One of America’s oldest and most prestigious companies has become an accidental high yielder. General Electric (GE) was founded by Thomas Edison back in 1892. The company has been a fixture on the Dow Jones Industrial Average since 1896. Today, the industrial conglomerate is a $165 billion dollar company with nearly $157 billion dollars in revenue.
GE has over 300,000 employees and is the second largest company in the United States. General Electric has its hand in just about every area of the U.S. economy. It is one of the most diversified companies in the world. General Electric owns GE Capital, GE Energy, GE Technology Infrastructure, GE Home & Business Solutions, and NBC Universal.
Despite its iconic status, the stock has been a terrible investment since CEO Jeff Immelt took over. The company became too big and bloated suffering through its worst performance ever. General Electric shares have declined 55% over the past 5 years. General Electric even cut its dividend last year for the first time since 1938. The dividend cut was prompted by a move to conserve cash and maintain its AAA credit rating. The company lost its AAA credit rating anyway and things were darkest at GE in the spring of 2009.
But things finally appear to be changing at GE. General Electric is seeking to become a much leaner company. The company has been making moves to divest itself of its industrial and consumer businesses over the past two years. The company is turning its focus towards energy and healthcare. GE is still awaiting regulatory approval of its sale of NBC Universal to Comcast Corporation. GE has also been cutting the size of GE Capital by selling off assets and reducing the unit’s leverage. The financial arm of GE almost brought about the company’s collapse during the crash of 2009.
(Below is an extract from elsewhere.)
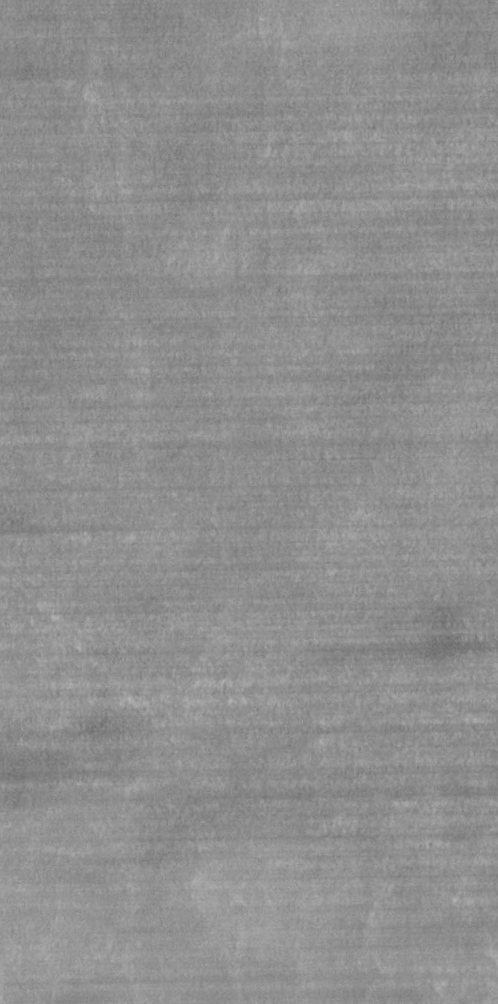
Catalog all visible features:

GE has done an excellent job of writing down the bad loans in it portfolio and increasing its cash reserves. The company expects to have a $25 billion dollar war chest on hand by the end of the year. GE recently increased its dividend last month to 48 cents per share and the company is so flush with cash that it is re-instituting its $15 billion dollar share buyback campaign.
GE is often compared with other financial companies due to the size of GE Capital. However, the market appears to be making a big mistake. GE is more than your typical finance company. The company has great growth opportunities domestically and internationally in the energy, healthcare, and industrial sectors. The conglomerate is investing heavily in renewable resources, turbine technology, appliances, and aircraft engines.
The stock now sells for $15 per share and is currently yielding 3.1%. The stock currently trades at 13.5 times this year’s earnings of $1.11. The company’s earnings declined 13.5% over the past 5 years. The good news is that earnings are expected to grow 10.5% over the next 5 years. Dividend Investors are getting a chance to buy an American classic at a bargain price.